TL;DR – performance improvements and two huge announcements, Docker-based EC2 Container Service and cloud-CEP-like AWS Lambda.
I was in a meeting for the first 45 minutes but I hear I didn’t miss much. Happy customer use cases.
The first big theme of this morning’s keynote is “Containers” – often just shorthand for “docker.” I went to a previous event here in town with even large enterprises and government – State of Texas, Microsoft, Dell, Red Hat – all freaking out about Docker. Docker is similar to VMWare or cloud in that it is a new technology that requires new monitoring and management just for it. (Heck, Eric, the CopperEgg founder, is now running a startup around docker container management, StackEngine.)
- Keynote from pristine.io about how they implemented. Docker, the new low overhead containerization technology, is a heavily cited part of the power (they actually used Flux7 as the expert consultants, they’re based here in Austin!).
- Keynote from Werner Vogels on the new “Amazon EC2 Container Service,” announced to cheers and applause. It allows launching and terminating containers to sets of instances on EC2. Their PM did a demo where they had a big farm of r3 servers and then they deploy a redis cluster and rabbitmq across them, and then front end components on a farm of c3s, and then audio processing across all of them. If you’re new to this it’s basically VMs within VMs but without noticeable overhead.
- Next they had the actual docker cofounder and CEO Ben Golub. He mentioned that docker is only 18 months old and its huge success and ecosystem this early in is “surreal.”
Next… Leapfrogging PaaS?
- Werner is back to announce AWS Lambda available now in preview – event-driven computing service for dynamic applications. No instance running/management required, events go in and “cloud functions” run on them. Holy shit, this replaces a large number of servers running semi-trivial apps. 20 cents per million requests, plus some complex stuff for seconds of execution – free for 3.2M seconds/1M requests.
- Netflix chief product guy came on to show how they’re using lambda as a higher level abstraction and have eliminated a bunch of servers – no system monitoring/management, no inefficient polling, no gaps/opacity. They’re using it to encode video, run backups, run security and compliance checks against instances, and for operational monitoring and dashboards. Replacing procedural control systems with event-driven services.
- AWS core innovations… New c4 instance, Haswell based (crazy fast processor, 36 vCPUs). Diane Bryant, SVP/GM Data Center Group from Intel, came on to go into the CPU specifically. Larger and faster EBS volumes, up to 20,000 IOPS. Enhanced and consistent networking speeds.
And this has been your cloud update! Also see Ben Kepes in Forbes for a similar summary.
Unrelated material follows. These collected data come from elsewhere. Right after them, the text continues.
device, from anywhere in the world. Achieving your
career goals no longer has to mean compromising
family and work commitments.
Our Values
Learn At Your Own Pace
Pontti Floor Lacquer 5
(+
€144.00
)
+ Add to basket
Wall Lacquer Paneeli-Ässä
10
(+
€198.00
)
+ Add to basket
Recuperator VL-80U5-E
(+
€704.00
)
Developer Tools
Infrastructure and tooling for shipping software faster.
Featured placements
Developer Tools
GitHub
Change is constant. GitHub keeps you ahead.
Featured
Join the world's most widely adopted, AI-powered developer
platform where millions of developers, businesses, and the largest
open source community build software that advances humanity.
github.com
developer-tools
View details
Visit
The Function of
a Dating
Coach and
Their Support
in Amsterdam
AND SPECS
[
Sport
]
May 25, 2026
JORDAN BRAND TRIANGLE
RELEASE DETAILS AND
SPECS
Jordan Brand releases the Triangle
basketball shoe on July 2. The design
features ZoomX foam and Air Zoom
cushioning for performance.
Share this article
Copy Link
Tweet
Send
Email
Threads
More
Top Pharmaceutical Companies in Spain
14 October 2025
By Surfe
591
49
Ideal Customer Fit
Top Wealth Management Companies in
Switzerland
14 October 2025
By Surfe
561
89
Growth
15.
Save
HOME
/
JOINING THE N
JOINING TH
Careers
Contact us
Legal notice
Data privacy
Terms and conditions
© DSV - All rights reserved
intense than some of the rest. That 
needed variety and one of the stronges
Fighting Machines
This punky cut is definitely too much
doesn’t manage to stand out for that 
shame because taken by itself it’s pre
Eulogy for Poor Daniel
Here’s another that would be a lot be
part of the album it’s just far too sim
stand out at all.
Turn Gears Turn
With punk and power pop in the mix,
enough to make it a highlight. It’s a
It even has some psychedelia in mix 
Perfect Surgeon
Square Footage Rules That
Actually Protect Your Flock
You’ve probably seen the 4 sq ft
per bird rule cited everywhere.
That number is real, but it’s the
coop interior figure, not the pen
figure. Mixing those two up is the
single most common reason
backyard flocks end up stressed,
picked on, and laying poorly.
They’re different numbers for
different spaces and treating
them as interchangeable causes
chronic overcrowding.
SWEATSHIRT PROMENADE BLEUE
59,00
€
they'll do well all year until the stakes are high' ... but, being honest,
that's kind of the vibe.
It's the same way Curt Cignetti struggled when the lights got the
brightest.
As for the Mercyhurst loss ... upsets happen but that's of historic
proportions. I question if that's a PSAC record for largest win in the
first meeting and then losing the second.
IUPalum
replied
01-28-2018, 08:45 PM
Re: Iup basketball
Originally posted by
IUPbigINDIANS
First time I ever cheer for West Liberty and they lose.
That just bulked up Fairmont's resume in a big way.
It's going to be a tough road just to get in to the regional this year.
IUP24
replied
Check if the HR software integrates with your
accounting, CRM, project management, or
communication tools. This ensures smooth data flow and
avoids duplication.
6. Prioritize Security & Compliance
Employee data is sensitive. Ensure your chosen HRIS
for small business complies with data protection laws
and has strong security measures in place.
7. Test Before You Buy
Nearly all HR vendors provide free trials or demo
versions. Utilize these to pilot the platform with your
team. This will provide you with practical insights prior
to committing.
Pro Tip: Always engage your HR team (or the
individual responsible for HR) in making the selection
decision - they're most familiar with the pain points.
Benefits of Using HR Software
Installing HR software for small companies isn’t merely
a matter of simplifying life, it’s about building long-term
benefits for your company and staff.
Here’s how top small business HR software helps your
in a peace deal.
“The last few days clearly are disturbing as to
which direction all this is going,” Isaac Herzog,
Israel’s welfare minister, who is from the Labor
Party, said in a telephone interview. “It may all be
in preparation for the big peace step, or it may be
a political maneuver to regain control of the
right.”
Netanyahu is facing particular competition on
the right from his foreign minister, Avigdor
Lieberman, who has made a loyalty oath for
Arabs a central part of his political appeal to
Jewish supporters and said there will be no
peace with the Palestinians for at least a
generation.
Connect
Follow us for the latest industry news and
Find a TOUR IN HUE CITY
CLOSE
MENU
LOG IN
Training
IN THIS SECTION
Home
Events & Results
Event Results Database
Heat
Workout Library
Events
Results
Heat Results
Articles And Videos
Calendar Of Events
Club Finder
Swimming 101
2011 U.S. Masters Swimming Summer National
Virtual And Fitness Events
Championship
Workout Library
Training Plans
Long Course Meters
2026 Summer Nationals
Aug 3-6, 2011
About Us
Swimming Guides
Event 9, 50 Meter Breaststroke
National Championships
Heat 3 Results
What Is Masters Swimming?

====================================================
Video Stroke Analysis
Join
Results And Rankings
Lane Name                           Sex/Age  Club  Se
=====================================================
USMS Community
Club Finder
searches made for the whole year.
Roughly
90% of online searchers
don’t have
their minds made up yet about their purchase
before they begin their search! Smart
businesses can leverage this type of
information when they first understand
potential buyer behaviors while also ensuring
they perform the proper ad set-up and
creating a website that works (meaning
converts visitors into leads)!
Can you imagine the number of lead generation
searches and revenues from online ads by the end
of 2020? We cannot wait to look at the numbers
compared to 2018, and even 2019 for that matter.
The container engine is cool – it’ll certainly remove a lot of instance gerrymandering and instance reservation pain if nothing else. But Lambda is the potential disruptor here. It’s taking the idea of “bring your own algorithm” from MapReduce and saying “hmmm you can probably replace your trivial web app just with this” – it’s halfway between a PaaS and a SaaS, none of the Beanstalk complexity, just “here take this function and run it on stuff when it comes in.” If a library of common lambas becomes available, so much computing work done for trivial purposes becomes obsoleted. Who hasn’t seen a Web service to “upload a file here, then zip it or something, then store it…” OK, no servers needed any more. Very interesting.